6. Where'd You Go, Bernadette by Maria Semple
Seattle soccer mom and techie wife-turned missing person, Bernadette Fox might be losing her mind — or she’s actually the only person she knows who has any semblance of a grasp on reality. This is the debate that Where’d You Go Bernadette seeks to resolve — in addition to answering the question of where Bernadette disappeared to — leaving her husband and daughter behind — in the first place.
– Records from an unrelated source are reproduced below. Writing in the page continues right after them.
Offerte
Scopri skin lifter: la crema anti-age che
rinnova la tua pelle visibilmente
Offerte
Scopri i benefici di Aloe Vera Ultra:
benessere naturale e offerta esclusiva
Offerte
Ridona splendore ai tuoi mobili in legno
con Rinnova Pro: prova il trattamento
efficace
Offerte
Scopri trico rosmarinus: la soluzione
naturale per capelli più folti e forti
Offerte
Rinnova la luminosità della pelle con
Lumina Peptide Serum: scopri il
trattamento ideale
Hilarious, infuriating, and just plain mind-boggling, this novel takes you on a behind-the-scenes roller-coaster ride of yuppie Seattle, as Bernadette’s daughter plans a round-the-world trip in search of her mother.
7. Snow Falling on Cedars by David Guterson
Set on San Piedro Island, north of Puget Sound, Washington, Snow Falling on Cedars is a suspenseful, raw, and heart-wrenching novel that settles in small town America almost a decade after the bombing of Pearl Harbor, and tells the story of a mysteriously-murdered fisherman and the Japanese American man who is charged with his murder. A novel of first, lost love woven with a history of one remote island community’s exile of their own Japanese-American neighbors and friends during World War II, the plot of this novel is as haunting and stunning as the setting in which it takes place.
8. Wild: From Lost to Found on the Pacific Crest Trail by Cheryl Strayed
A journey through the Pacific Northwest as much as it is a journey into the soul of a young, transforming woman, Wild: From Lost to Found on the Pacific Crest Trail has inspired readers and hikers alike to take their own adventures along the west coast’s PCT. Taking readers along for her 1,000-plus mile hike along the Pacific Crest Trail in her early 20s, Cheryl Strayed will make you fall in love with this landscape — and her own story — like few other writers will.